The phrase was first used in the sitcom ''My Living Doll'' in which the android protagonist, Rhoda Miller, would utter the phrase regularly when confronted with contradictory information, usually with relation to human behavior. On a few occasions, she would utter "That ''does'' compute" if she actually understood the information.
As mentioned, perhaps the best known use of the phrase is in the TV series ''Lost in Space'' where the Robot often says "It does not compute!" to which Dr Smith might reply "What do you mean it doesn't compute you ninny!" or something similar. However the Robot never shut down or exploded, it simply refused to continue working until a more logical command was given.

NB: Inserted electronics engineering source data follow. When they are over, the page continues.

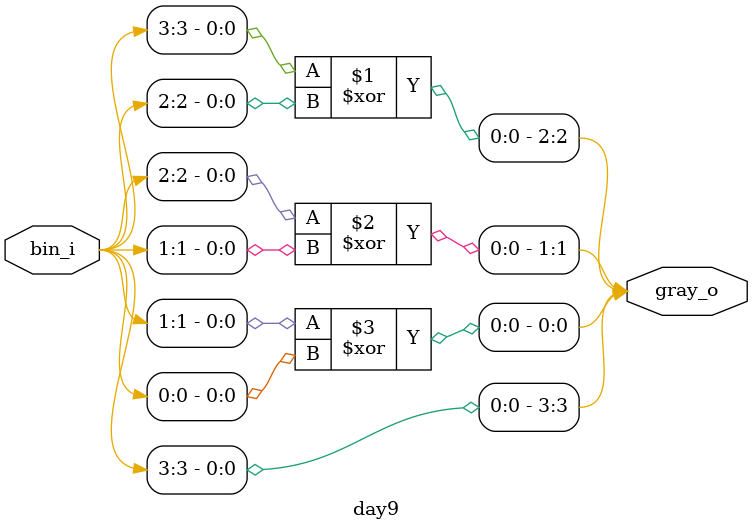
<source format=sv>

module day9 #(
  parameter VEC_W = 4
)(
  input     wire[VEC_W-1:0] bin_i,
  output    wire[VEC_W-1:0] gray_o

);

  // Write your logic here...
 assign gray_o[VEC_W-1] = bin_i[VEC_W-1];
  
  genvar i;
  for (i = VEC_W-1; i>0; i=i-1) begin
    assign gray_o [i-1] = bin_i[i] ^ bin_i[i-1];
  end
endmodule

</source>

In some cases, presenting a computer or robot with such a contradiction caused it to violently self-destruct. This occurs in several episodes of the original series of ''Star Trek'' (e.g. "I, Mudd", "Requiem for Methuselah", "The Return of the Archons" and "The Changeling"), as well as in the finale to ''Logan's Run''. In the episode of the 1968 television series The Prisoner entitled The General, Patrick McGoohan causes a supercomputer to explode by feeding it the question "Why?".
Such depictions reflect common perceptions of real computers at the time, which usually lacked friendly user interfaces. Computers often responded to bad input with an error message on the same order of utility as "does not compute", although self-destruction was an unlikely result from bad inputs or insoluble problems fed into the computer. The concept of a "killer poke", however, refers to user input intended to induce hardware damage. See also "Halt and Catch Fire".
Although not using the phrase "does not compute", the short story "Liar!" (1941) by Isaac Asimov is a striking early example of cognitive dissonance leading to a robot's self-destruction: that whether it lies, tells the truth or says nothing, it will cause humans injury, so being unable to avoid breaking Asimov's First Law Of Robotics: ''"A robot may not harm a human being, or, through inaction, allow a human being to come to harm."'' This example is a more sophisticated treatment of cognitive dissonance leading to self-destruction than most examples from later television science fiction. Asimov explored the theme of AI cognitive dissonance at length in his robot stories.
In the ''Doctor Who'' story "The Green Death", the Doctor attempts to put the computer BOSS, which claims to be infallible, out of action using the liar paradox. BOSS feigns suffering from confusion as he appears to try to resolve the paradox, but has in fact summoned security.
By the 1990s, with the rise of personal computers and the graphical user interface, the public conception of computers became more friendly and sophisticated, and the image of the computer intelligence unable to respond gracefully to unexpected inputs has gradually faded away from fiction, though the phrase did show up in ''Star Wars Episode I: The Phantom Menace'' as comic relief in 1999. It re-appeared in the CGI series Star Wars: The Clone Wars in an episode on the planet Ryloth, when a number of Twi'Lek characters attacked a robotic General, much to the robots' fatal surprise.